__TASK REQUIREMENTS__.
An exact copy of the lines from the one containing "suivi de l’ICU, notamment dans le cadre d" through the final line of the records is the only acceptable answer.

__GIVEN RECORDS__.
──────────────────────────────

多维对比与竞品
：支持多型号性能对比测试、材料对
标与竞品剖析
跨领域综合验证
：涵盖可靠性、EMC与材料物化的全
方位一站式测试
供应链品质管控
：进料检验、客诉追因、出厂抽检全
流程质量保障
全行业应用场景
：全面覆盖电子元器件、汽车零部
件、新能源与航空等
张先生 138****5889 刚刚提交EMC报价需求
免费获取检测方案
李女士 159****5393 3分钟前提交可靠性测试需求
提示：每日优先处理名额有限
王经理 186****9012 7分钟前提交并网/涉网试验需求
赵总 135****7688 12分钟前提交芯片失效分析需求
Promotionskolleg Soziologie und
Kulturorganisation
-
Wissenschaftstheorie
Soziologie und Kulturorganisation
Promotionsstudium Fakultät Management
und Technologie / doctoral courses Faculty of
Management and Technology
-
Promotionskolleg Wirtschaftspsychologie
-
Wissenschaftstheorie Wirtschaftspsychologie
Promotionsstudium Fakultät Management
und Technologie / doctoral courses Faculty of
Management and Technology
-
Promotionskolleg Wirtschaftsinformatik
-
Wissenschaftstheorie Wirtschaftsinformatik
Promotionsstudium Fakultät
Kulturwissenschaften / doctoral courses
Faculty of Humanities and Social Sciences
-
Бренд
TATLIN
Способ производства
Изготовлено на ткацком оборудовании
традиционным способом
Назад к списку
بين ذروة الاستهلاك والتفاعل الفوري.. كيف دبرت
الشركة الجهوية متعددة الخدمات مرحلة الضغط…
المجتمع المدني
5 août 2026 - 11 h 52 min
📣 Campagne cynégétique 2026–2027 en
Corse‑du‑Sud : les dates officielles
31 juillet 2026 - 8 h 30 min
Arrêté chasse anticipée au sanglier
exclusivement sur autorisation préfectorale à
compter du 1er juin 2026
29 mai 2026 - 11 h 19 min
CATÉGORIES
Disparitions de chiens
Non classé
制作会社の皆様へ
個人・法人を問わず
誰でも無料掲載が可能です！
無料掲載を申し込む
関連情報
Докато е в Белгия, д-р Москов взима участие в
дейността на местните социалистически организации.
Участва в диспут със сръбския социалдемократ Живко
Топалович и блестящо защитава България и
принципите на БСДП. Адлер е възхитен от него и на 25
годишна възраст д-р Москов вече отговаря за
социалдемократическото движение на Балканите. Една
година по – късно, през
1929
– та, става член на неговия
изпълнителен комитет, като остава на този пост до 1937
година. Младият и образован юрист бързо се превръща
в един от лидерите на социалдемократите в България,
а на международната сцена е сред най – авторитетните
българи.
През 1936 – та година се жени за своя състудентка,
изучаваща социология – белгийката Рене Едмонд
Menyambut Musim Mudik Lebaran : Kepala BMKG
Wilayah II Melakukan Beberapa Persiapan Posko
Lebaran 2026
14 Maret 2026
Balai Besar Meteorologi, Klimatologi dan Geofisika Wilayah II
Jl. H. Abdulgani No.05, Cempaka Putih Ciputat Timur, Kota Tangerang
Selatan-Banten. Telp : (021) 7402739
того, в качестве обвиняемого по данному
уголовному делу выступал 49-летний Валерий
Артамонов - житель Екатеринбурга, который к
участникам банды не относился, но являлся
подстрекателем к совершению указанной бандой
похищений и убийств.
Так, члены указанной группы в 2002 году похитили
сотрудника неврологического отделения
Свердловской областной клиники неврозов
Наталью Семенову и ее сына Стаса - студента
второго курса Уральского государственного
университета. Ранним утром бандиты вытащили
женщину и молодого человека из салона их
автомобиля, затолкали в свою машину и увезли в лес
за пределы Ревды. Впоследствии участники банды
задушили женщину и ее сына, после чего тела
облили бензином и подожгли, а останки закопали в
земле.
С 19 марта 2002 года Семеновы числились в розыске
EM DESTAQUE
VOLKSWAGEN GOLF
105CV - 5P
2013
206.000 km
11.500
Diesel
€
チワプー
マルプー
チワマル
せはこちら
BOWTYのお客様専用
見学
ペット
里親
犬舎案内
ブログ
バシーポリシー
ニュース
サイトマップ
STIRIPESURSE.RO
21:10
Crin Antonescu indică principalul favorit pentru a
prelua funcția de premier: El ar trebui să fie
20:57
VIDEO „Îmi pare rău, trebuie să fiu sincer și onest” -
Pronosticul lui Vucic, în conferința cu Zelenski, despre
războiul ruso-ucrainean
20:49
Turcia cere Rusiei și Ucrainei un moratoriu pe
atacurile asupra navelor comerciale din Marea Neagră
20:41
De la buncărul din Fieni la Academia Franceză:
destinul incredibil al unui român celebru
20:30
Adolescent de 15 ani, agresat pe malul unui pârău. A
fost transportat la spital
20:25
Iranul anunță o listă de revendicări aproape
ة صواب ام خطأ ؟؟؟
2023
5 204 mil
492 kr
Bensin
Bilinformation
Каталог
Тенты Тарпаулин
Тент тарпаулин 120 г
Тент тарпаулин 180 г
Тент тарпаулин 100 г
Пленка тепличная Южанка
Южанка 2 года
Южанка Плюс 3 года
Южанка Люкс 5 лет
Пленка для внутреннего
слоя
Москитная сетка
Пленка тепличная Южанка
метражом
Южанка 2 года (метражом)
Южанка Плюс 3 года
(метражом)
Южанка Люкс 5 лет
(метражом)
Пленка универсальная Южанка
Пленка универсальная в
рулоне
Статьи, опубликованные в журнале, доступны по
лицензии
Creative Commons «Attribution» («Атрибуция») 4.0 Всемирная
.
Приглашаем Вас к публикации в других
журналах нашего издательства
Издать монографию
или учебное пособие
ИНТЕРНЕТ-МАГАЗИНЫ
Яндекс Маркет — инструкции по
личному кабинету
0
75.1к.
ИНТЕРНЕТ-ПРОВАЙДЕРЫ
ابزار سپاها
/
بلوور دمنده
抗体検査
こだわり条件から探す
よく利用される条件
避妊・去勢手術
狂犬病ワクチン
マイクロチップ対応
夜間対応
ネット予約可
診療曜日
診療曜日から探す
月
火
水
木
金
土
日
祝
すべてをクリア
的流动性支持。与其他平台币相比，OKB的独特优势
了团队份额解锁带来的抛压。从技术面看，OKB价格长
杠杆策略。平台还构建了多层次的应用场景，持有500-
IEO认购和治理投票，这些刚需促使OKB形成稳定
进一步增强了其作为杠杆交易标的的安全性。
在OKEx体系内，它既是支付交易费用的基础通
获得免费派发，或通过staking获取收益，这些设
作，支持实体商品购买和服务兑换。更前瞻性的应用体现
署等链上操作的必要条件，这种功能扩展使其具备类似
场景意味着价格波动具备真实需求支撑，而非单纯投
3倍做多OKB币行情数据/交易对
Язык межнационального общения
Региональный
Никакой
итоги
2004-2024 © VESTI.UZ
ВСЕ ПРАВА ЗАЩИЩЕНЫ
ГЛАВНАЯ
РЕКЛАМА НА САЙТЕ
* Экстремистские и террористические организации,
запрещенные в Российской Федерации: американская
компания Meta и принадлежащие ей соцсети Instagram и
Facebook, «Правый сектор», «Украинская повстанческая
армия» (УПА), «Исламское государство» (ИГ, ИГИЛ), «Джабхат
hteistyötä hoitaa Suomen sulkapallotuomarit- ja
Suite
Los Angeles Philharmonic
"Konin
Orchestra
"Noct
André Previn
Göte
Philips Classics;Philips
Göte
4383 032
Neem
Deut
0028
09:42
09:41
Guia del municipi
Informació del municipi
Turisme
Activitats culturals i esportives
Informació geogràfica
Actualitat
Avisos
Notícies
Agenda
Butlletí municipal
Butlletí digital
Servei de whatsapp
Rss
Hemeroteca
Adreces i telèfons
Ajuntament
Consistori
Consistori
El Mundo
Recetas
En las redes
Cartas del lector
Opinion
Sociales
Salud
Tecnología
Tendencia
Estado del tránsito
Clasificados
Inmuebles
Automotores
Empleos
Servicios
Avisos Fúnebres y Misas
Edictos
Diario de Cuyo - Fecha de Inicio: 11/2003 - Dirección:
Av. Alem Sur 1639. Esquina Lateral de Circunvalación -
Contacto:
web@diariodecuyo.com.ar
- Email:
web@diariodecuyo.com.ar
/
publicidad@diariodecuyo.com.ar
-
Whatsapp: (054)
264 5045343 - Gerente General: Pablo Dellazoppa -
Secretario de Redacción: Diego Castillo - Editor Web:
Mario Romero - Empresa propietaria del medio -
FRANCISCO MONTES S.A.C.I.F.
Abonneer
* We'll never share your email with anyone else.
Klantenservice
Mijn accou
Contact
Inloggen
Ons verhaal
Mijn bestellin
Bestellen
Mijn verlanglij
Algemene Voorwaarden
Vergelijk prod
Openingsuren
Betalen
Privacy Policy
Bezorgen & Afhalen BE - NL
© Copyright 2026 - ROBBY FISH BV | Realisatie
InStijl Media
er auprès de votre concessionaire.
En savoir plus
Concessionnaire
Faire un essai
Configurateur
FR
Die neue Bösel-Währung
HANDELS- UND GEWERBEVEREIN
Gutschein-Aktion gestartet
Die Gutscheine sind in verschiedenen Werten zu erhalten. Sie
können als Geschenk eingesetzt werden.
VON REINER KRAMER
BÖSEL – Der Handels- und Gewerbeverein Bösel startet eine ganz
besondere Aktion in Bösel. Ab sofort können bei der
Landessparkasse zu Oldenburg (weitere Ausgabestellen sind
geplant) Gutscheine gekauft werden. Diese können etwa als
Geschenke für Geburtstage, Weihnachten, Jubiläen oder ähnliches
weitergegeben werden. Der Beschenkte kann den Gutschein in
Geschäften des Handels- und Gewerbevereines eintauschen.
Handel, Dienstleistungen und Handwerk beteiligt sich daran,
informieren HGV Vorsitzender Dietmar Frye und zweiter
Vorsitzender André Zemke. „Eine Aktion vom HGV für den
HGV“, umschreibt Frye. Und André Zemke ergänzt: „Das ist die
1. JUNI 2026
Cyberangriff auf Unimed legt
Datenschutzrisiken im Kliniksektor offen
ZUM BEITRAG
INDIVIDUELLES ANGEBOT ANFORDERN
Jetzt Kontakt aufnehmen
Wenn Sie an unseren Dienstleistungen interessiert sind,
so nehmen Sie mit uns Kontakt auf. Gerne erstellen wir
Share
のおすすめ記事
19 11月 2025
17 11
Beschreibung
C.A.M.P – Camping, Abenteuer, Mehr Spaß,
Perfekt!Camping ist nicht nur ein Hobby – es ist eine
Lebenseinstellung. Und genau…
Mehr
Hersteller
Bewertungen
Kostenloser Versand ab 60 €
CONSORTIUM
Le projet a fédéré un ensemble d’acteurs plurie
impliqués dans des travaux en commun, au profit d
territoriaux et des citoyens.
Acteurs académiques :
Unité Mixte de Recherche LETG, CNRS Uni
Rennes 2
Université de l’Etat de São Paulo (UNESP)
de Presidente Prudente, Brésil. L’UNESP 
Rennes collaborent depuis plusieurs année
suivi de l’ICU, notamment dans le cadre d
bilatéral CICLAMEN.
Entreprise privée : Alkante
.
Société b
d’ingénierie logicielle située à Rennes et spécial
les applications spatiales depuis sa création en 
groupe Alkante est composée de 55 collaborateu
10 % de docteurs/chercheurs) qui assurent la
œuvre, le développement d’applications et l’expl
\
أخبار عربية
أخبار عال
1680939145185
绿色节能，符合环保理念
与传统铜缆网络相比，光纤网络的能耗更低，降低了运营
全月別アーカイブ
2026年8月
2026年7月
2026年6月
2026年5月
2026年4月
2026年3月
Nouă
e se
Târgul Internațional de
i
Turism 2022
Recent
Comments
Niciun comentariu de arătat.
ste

──────────────────────────────

__THE ANSWER__.
suivi de l’ICU, notamment dans le cadre d
bilatéral CICLAMEN.
Entreprise privée : Alkante
.
Société b
d’ingénierie logicielle située à Rennes et spécial
les applications spatiales depuis sa création en 
groupe Alkante est composée de 55 collaborateu
10 % de docteurs/chercheurs) qui assurent la
œuvre, le développement d’applications et l’expl
\
أخبار عربية
أخبار عال
1680939145185
绿色节能，符合环保理念
与传统铜缆网络相比，光纤网络的能耗更低，降低了运营
全月別アーカイブ
2026年8月
2026年7月
2026年6月
2026年5月
2026年4月
2026年3月
Nouă
e se
Târgul Internațional de
i
Turism 2022
Recent
Comments
Niciun comentariu de arătat.
ste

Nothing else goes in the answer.